[Opening Given text section]

Tuesday, September 13, 2011

“Boomerang aid” study by EURODAD



A decade since donor governments agreed to stop tying development aid to lucrative contracts for their domestic companies, a major new study reveals that most aid contracts worth billions of dollars continue to be awarded to firms in rich developed nations.

A two-year study by the EuropeanNetwork on Debt and Development (quite disconcertingly shortened to Eurodad, which sounds like a really terrible superhero) on selected countries including Namibia, Ghana, Bolivia, Bangladesh, Nicaragua and Uganda on donor aid effectiveness found that donor aid is not benefitting recipient countries as the donations are largely tied to billion dollar contracts that are awarded to companies from the donor countries. The report was released on 6th September in the presence of EU Development Commissioner Andris Piebalgs, ahead of the High-Level Forum in Korea that will gather world’s governments to agree on actions to make aid more effective. The study found that two thirds of all aid contracts were awarded in such a manner. Eurodad comprises 58 NGOs and 19 European countries. The report stated that the Paris Declaration and Accraeffectiveness agreements by the international community were the first major attempts to make aid work better fir poverty eradication and sustainable development in poor countries however it noted that little attention has been paid to how aid can enable poor people and poor countries to help themselves and become independent from aid. In successive international agreements, donor governments have committed to untie aid and allow poor country firms to compete for aid contracts. But although aid tying is estimated to raise costs by up to 40 percent, the rich countries continue to favour their own companies. “Currently, even when aid is not formally tied, donors continue to procure in a way that favours big firms from rich countries. This is a crucial reason why aid does not work as well as it could.” said Eurodad Director Nuria Molina

The findings of this report are highly relevant to Malawi. The Malawian government depends heavily on outside aid to meet development needs, although this need (and the aid offered) has decreased since 2000. However donor funding still accounts for more than 40 percent of the government's receipts. Britain being Malawi's single largest bilateral donor. This leaves the country at the mercy of donor countries. This has been most relevant over the past few months where a number of donor countries including the Uk and the US have pulled large donations from the country.  The United States had approved a $350 million grant for Malawi's dilapidated electricity network that had been delayed because of concerns about human rights abuses.

[Closing Given text section]
[Opening Given data section]

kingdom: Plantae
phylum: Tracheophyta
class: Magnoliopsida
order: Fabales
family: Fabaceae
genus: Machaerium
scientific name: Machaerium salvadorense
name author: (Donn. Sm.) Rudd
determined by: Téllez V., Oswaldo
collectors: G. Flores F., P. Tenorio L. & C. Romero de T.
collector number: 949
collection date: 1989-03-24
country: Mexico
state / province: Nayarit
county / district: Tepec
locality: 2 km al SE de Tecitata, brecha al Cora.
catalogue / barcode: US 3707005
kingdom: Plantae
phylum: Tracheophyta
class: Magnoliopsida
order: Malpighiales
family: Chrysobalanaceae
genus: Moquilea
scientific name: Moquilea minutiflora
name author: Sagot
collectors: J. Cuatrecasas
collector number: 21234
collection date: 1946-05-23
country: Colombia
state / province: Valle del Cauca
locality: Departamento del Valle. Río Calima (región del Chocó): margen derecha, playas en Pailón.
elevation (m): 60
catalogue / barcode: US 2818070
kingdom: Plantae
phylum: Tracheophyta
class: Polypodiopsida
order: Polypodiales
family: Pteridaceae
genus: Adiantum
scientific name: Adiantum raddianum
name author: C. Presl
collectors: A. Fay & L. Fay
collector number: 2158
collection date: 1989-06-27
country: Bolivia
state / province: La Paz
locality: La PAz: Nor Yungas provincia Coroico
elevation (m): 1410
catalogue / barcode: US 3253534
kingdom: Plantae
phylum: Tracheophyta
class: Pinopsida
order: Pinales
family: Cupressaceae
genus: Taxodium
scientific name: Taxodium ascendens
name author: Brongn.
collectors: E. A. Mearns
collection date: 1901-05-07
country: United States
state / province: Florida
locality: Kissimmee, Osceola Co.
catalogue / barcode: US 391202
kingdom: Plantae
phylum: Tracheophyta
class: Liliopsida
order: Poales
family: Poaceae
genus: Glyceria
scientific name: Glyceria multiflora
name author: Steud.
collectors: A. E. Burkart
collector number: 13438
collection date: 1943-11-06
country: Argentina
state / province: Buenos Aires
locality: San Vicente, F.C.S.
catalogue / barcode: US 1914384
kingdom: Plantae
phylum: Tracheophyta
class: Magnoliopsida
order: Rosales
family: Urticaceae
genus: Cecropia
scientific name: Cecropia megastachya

[Closing Given data section]

- [Problems to solve]
**1)** Rewrite the stretch of the aid article from "A decade since" through "rich developed nations.", replacing "development aid" with "foreign aid".
**2)** Please translate this sentence from the aid article into Spanish: "The study found that two thirds of all aid contracts were awarded in such a manner."

- [Answers for the exercise]
**1)**
A decade since donor governments agreed to stop tying foreign aid to lucrative contracts for their domestic companies, a major new study reveals that most aid contracts worth billions of dollars continue to be awarded to firms in rich developed nations.

**2)** El estudio encontró que dos tercios de todos los contratos de ayuda se adjudicaron de esa manera.